▶ **Exercise goal**
Find the line containing "1 L. McGowan, ‘Safeguarding", then output it and every line after it through the end of the listing below, exactly as written.

▶ **Input material**
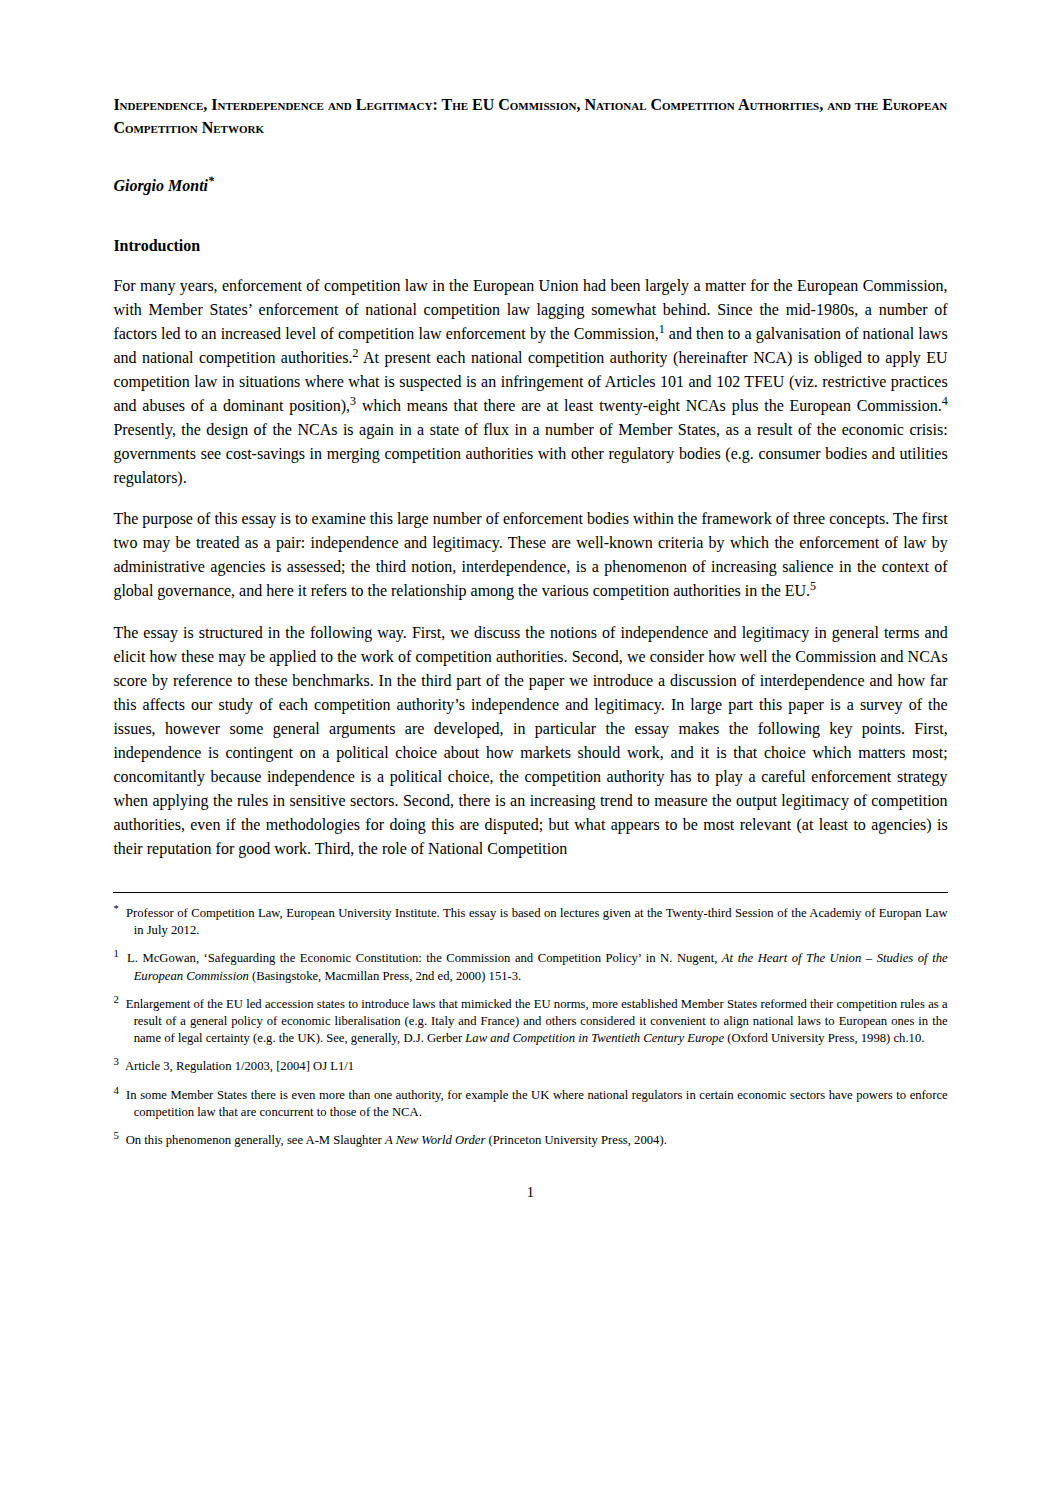Independence, Interdependence and Legitimacy: The EU Commission, National Competition Authorities, and the European Competition Network
Giorgio Monti*
Introduction
For many years, enforcement of competition law in the European Union had been largely a matter for the European Commission, with Member States’ enforcement of national competition law lagging somewhat behind. Since the mid-1980s, a number of factors led to an increased level of competition law enforcement by the Commission,1 and then to a galvanisation of national laws and national competition authorities.2 At present each national competition authority (hereinafter NCA) is obliged to apply EU competition law in situations where what is suspected is an infringement of Articles 101 and 102 TFEU (viz. restrictive practices and abuses of a dominant position),3 which means that there are at least twenty-eight NCAs plus the European Commission.4 Presently, the design of the NCAs is again in a state of flux in a number of Member States, as a result of the economic crisis: governments see cost-savings in merging competition authorities with other regulatory bodies (e.g. consumer bodies and utilities regulators).
The purpose of this essay is to examine this large number of enforcement bodies within the framework of three concepts. The first two may be treated as a pair: independence and legitimacy. These are well-known criteria by which the enforcement of law by administrative agencies is assessed; the third notion, interdependence, is a phenomenon of increasing salience in the context of global governance, and here it refers to the relationship among the various competition authorities in the EU.5
The essay is structured in the following way. First, we discuss the notions of independence and legitimacy in general terms and elicit how these may be applied to the work of competition authorities. Second, we consider how well the Commission and NCAs score by reference to these benchmarks. In the third part of the paper we introduce a discussion of interdependence and how far this affects our study of each competition authority’s independence and legitimacy. In large part this paper is a survey of the issues, however some general arguments are developed, in particular the essay makes the following key points. First, independence is contingent on a political choice about how markets should work, and it is that choice which matters most; concomitantly because independence is a political choice, the competition authority has to play a careful enforcement strategy when applying the rules in sensitive sectors. Second, there is an increasing trend to measure the output legitimacy of competition authorities, even if the methodologies for doing this are disputed; but what appears to be most relevant (at least to agencies) is their reputation for good work. Third, the role of National Competition
* Professor of Competition Law, European University Institute. This essay is based on lectures given at the Twenty-third Session of the Academiy of Europan Law in July 2012.
1 L. McGowan, ‘Safeguarding the Economic Constitution: the Commission and Competition Policy’ in N. Nugent, At the Heart of The Union – Studies of the European Commission (Basingstoke, Macmillan Press, 2nd ed, 2000) 151-3.
2 Enlargement of the EU led accession states to introduce laws that mimicked the EU norms, more established Member States reformed their competition rules as a result of a general policy of economic liberalisation (e.g. Italy and France) and others considered it convenient to align national laws to European ones in the name of legal certainty (e.g. the UK). See, generally, D.J. Gerber Law and Competition in Twentieth Century Europe (Oxford University Press, 1998) ch.10.
3 Article 3, Regulation 1/2003, [2004] OJ L1/1
4 In some Member States there is even more than one authority, for example the UK where national regulators in certain economic sectors have powers to enforce competition law that are concurrent to those of the NCA.
5 On this phenomenon generally, see A-M Slaughter A New World Order (Princeton University Press, 2004).
1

▶ **Exercise response**
1 L. McGowan, ‘Safeguarding the Economic Constitution: the Commission and Competition Policy’ in N. Nugent, At the Heart of The Union – Studies of the European Commission (Basingstoke, Macmillan Press, 2nd ed, 2000) 151-3.
2 Enlargement of the EU led accession states to introduce laws that mimicked the EU norms, more established Member States reformed their competition rules as a result of a general policy of economic liberalisation (e.g. Italy and France) and others considered it convenient to align national laws to European ones in the name of legal certainty (e.g. the UK). See, generally, D.J. Gerber Law and Competition in Twentieth Century Europe (Oxford University Press, 1998) ch.10.
3 Article 3, Regulation 1/2003, [2004] OJ L1/1
4 In some Member States there is even more than one authority, for example the UK where national regulators in certain economic sectors have powers to enforce competition law that are concurrent to those of the NCA.
5 On this phenomenon generally, see A-M Slaughter A New World Order (Princeton University Press, 2004).
1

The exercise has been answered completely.